The only equipment I ever bought was a leather jump rope. I've been through a few of them over the years. I started jumping 30 years ago when a date told me I had skinny legs. The doc says my cardio tests are pretty good because of jumping rope, but my legs are still skinny.
Jumping rope is an excellent aerobic exercise, Jack. It has its drawbacks, though. For one, it's high impact and hard on the joints, especially as we get a little older. Plus, it's hard to do indoors, so you have to find a place outside where no other human being can possibly see you. ;)
You can do it inside; just don't use the rope. It's not like the rope actually does anything anyway.
Ha! I think I'll do it outside without a rope. I hear they have a great weight loss program in the psych ward.
I listen to music while a jump -- helps with the monotony -- and I try to keep time with the rope. Works best with the blues, a nice boogie beat.
Not much impact the way I jump, Jude. Seriously. I blew my knee twenty years ago, and the doc said I'd have to lay off the jumping because of the high impact. You guys -- doc included --read all the literature, but you don't jump rope. Truth is, most people "skip" rope -- one foot, one ankle, one knee at a time hitting the floor. I literally jump -- both feet up, both feet down, and my feet never go more than a few inches off the ground. No high impact. Even better, all the leg muscles around my knee built up, and the joint stopped failing.

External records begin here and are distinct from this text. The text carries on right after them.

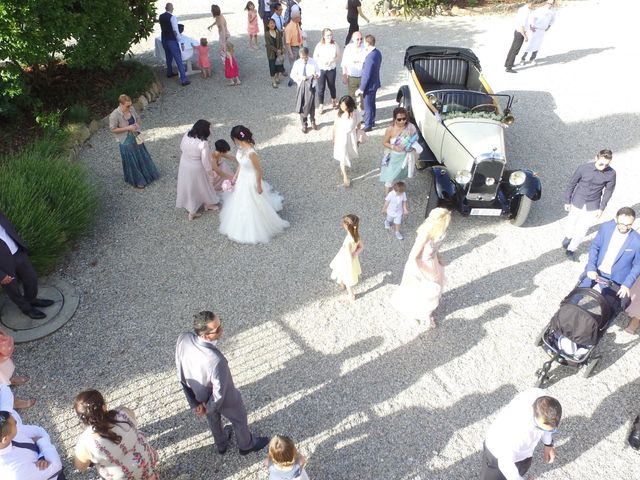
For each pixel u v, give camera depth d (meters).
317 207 8.77
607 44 14.69
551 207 8.79
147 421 5.54
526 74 13.14
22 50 8.86
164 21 11.76
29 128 10.29
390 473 5.08
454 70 10.85
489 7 16.92
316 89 11.22
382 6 16.83
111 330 6.56
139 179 9.05
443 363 6.18
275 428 5.47
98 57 10.57
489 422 5.54
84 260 7.63
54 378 5.97
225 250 7.86
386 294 7.12
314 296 7.09
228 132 10.81
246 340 6.47
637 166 9.73
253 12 14.09
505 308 6.91
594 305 5.57
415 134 8.21
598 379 6.03
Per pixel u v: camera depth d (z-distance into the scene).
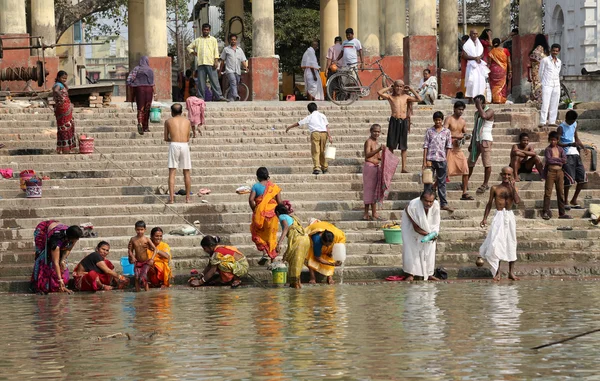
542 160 21.20
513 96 29.62
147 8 27.88
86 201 19.16
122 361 9.74
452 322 11.77
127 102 26.72
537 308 12.86
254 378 8.90
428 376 8.88
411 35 28.88
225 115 24.17
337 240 15.97
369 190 18.62
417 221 15.98
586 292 14.46
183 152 19.06
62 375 9.18
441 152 19.09
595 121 24.73
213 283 15.81
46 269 15.41
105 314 12.92
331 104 25.20
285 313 12.68
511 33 30.62
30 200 18.95
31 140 22.58
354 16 39.44
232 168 20.91
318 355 9.87
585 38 43.94
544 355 9.77
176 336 11.09
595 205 19.20
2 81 27.73
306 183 20.19
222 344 10.55
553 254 17.27
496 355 9.77
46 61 28.58
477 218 19.00
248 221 18.70
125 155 21.53
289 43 44.50
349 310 12.86
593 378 8.77
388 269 16.44
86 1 37.97
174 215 18.41
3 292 15.60
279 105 24.89
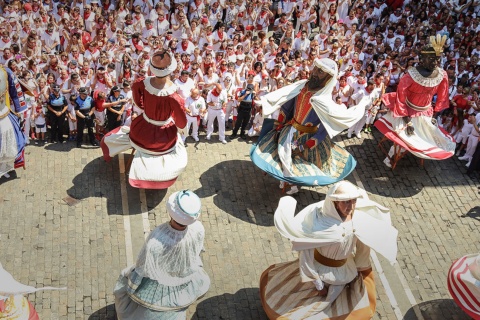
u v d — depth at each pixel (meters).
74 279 13.20
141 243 14.29
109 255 13.87
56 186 15.57
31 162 16.27
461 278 12.34
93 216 14.82
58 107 16.48
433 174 17.62
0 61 18.05
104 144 15.78
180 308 11.03
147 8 21.84
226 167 16.92
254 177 16.66
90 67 18.73
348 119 14.98
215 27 22.55
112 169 16.31
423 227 15.73
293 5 23.34
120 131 15.75
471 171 17.72
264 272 12.59
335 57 19.86
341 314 11.66
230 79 18.09
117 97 16.78
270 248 14.61
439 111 18.59
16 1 19.70
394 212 16.11
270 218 15.44
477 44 22.19
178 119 14.84
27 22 19.55
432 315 13.43
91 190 15.56
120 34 19.42
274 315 11.78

I also jump in three minute bursts, then one minute off. Like a boxing match. See how many "rounds" I can go.
Actually, I jump rope the same way you do, with both feet leaving the ground. I did it for a while in my 20s, and I did lose a bunch of weight. Maybe I'll try it again...
You should try it again. I really don't experience any "impact" problems. Jogging gives me shin splints, but jumping never has. It is great exercise.
For jumping.
Yes, supreme irony of driving to gym to pedal on bike. You should at least hook the bike up to a generator to power your computer so you can write your seven-figure book.